A German beef and pork sausage.
|Lean beef||350 g||0.77 lb|
|Lean pork (shoulder)||300 g||0.66 lb|
|Pork back fat||350 g||0.77 lb|
Ingredients per 1000g (1 kg) of meat
|Salt||18 g||3 tsp|
|Pepper||2.0 g||1 tsp|
|Nutmeg||0.5 g||1/4 tsp|
|Caraway, ground||0.5 g||1/4 tsp|
|Mustard seed, whole||1.0 g||1 tsp|
|Garlic, smashed||3.0 g||1 clove|
- Grind pork through 1/4” (5 mm) plate.
- Dice fat into 1/4” (5 mm) cubes.
- Grind beef through 1/8” (3 mm) plate. Place in food processor, add salt and a little cold water and emulsify.

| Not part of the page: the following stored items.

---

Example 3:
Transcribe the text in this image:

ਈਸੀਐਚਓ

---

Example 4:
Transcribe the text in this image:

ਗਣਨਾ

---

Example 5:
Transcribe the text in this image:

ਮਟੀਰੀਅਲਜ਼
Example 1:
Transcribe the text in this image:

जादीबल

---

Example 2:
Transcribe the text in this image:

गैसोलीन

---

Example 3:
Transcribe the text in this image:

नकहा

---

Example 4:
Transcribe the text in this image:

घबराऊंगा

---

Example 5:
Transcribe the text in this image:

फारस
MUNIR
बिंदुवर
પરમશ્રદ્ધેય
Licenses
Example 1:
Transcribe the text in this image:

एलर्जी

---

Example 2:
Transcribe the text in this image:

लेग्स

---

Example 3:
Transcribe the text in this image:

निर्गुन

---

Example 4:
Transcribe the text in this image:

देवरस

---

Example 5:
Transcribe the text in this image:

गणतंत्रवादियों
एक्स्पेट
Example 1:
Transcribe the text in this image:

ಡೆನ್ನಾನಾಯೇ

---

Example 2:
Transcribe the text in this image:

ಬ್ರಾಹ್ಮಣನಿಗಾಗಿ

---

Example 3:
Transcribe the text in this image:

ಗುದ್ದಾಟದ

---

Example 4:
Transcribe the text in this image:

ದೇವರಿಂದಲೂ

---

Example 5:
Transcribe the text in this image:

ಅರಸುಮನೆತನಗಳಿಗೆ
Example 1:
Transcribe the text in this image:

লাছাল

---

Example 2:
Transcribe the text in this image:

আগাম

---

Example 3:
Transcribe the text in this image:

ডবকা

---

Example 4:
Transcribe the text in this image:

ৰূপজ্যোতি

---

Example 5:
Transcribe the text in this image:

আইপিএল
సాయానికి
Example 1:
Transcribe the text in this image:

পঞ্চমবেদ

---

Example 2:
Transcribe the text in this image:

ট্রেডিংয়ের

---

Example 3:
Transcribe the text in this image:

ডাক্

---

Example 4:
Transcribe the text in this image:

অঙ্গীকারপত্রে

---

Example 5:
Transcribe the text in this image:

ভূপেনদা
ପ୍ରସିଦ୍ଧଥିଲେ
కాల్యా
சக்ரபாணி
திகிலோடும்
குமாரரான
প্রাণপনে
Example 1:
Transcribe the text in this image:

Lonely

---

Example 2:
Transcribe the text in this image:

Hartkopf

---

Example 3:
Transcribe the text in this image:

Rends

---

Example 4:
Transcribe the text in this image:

- Mix ground pork with emulsified mass and spices. Lastly, add fat and mix all together.
- Stuff into beef middles or 50-60 mm synthetic fibrous casings.
- Apply smoke at 60° C (140° F) for 60 minutes.
- Cook in water at 80° C (176° F) for 60 minutes.
- Place sausages for 15 minutes in cold water.
- Briefly hang to evaporate moisture. Keep refrigerated.